The authors are both noted scholars and advisors. The late (2001) Richard Neustadt taught at Columbia where he wrote the very influential "Presidential Power." Prior to this, he served as advisor to Pres. Truman, and afterward, he advised Presidents Kennedy, Johnson and Clinton. The late (2009) Ernest May taught at Harvard for 55 years and authored many historical analyses of WWI and WWII.
This book does not serve as a history book, but as a book on how to use history. The premise of the book is that certain tools can be inserted into analytical processes to increase (even in small increments) the effectiveness or success of a decision. The authors propose several mini techniques to facilitate their purpose. These methods are the fruit of several years worth of classes taught by the authors at Harvard. The authors use their insight into events surrounding presidential decisions and crises and look at the use of history in their decisions. Firsthand accounts, biographies and official documents provide further views into the decision processes the authors consulted. Then the authors show where the decision makers could have used history more effectively to come to better conclusions. The Bay of Pigs, The Americanization of the Vietnam War, the Cambodian capture of SS Mayaguez, SALT II treaty, the Cuban Missile Crisis, and even the reparation of Social Security by Reagan. In these, little political bias shines through.
The authors differentiate between effective use and common use of history. They propose that the majority that uses history in decision making use it incorrectly.

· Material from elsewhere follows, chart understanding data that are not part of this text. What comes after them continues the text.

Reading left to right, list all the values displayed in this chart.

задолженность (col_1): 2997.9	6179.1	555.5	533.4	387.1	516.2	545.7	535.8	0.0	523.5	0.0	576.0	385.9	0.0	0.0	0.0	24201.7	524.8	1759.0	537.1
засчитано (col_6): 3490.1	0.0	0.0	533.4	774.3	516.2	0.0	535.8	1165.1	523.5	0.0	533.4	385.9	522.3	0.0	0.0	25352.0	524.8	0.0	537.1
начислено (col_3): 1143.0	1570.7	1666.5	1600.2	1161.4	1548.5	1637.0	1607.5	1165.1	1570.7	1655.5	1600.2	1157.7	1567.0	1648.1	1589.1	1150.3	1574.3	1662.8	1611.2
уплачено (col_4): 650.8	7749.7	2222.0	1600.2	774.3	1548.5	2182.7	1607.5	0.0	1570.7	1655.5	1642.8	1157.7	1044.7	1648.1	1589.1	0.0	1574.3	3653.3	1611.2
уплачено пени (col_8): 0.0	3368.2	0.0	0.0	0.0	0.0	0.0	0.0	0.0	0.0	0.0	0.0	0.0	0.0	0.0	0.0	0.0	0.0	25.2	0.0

Problems arise in inappropriate analogies and a tendency to move too quickly to act. These must be overcome and replaced with the simple-to-use and easy to remember techniques.
The authors being Harvard professors may turn some off to this text; however, the verbiage is not pretentious or overly scholarly. The concepts of the book are proposed in a straight-forward manner and repeated with a patience that seemed to underscore the importance with which the authors see this topic.
Why subtract 1/2 star? At times, it seemed the authors belabored points. They repeated themselves often and their techniques become slightly convoluted in the last quarter of the book. Also, the authors placed the conclusion (summary) a chapter too early. After the conclusion, the authors wrote about the importance of thinking of time as a stream or continuum. This is a concept that is important but seems out of place with the rest of the text.
The concept that those who do not study history are doomed to repeat it. That includes looking at the methods used in reaching decisions, and this book serves well as a means of gathering insight into decision making history. This book is highly recommended to those in leadership positions.
Neustadt and May taught a classic course at the Harvard University Kennedy School of Government and this is the text that resulted.
I find it extremely useful in my own work. Worth reading for anyone who helps a senior leader make decisions and take action.